**Requirement 1:**
In the passage on mental illness and violence, how many people did the Texas church shooting leave dead?
**Requirement 2:**
Reproduce the passage on mental illness and violence word for word from "Linked to this" to "toward these people.".
**Requirement 3:**
Resume the passage on mental illness and violence, writing on from its final sentence.

**Source passage:**
• • • • • • •
A debate is raging south of the border regarding the role of mental illness in extreme acts of violence, with President Donald Trump announcing that the recent Texas church shooting that left 26 people dead was "a mental health problem at the highest level."

While we are fortunate in Canada not to be plagued by the degree of gun violence seen in the United States, the notion that mental illness is responsible for many – if not most – acts of severe violence is still very much present in public and political dialogue. Often, the very nature of the act is accepted as evidence of a mental health problem, since surely an individual of sane mind would not engage in this type of behaviour. And the public policy response has so often been "can't control the guns, so let's control the people with mental illness."

Linked to this issue is public concern about de-institutionalization. Over the past 40 years, large mental hospitals have closed and care has shifted to the community. Has this shift caused more people to be harmed by people with a mental illness? This idea is often put forth when a violent event occurs. In Canada, publicity surrounding rare but high-profile homicides committed by individuals with serious mental illness is a major source of fear and stigma toward these people.
• • • • • • •
[Chart analysis data]

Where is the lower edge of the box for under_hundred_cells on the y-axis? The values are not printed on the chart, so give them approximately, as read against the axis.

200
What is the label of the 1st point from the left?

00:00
• • • • • • •
**Task response 1:**
26 people.

**Task response 2:**
Linked to this issue is public concern about de-institutionalization. Over the past 40 years, large mental hospitals have closed and care has shifted to the community. Has this shift caused more people to be harmed by people with a mental illness? This idea is often put forth when a violent event occurs. In Canada, publicity surrounding rare but high-profile homicides committed by individuals with serious mental illness is a major source of fear and stigma toward these people.

**Task response 3:**
Such high-profile cases have directly influenced law reform, particularly Bill C-14, the Not Criminally Responsible (NCR) Reform Act, which came into force across Canada on July 11, 2014. Two cases featured prominently in this debate – Allan Schoenborn and Vincent Li – were of individuals found NCR on charges of homicide. Are these cases becoming more common? Is the public at heightened risk?

The answer is no. Our team investigated whether homicide associated with mental illness has become more common over recent decades, as mental health services shifted to the community. To do this, we studied all homicides committed in Ontario since 1987, including those resulting in an NCR disposition. Our aim was to provide population-level data to test if homicides committed by seriously mentally ill persons have increased over time, particularly in the face of declining inpatient care and increasing community care. We also wanted to explore the types of psychiatric illness seen in perpetrators and characteristics of their victims.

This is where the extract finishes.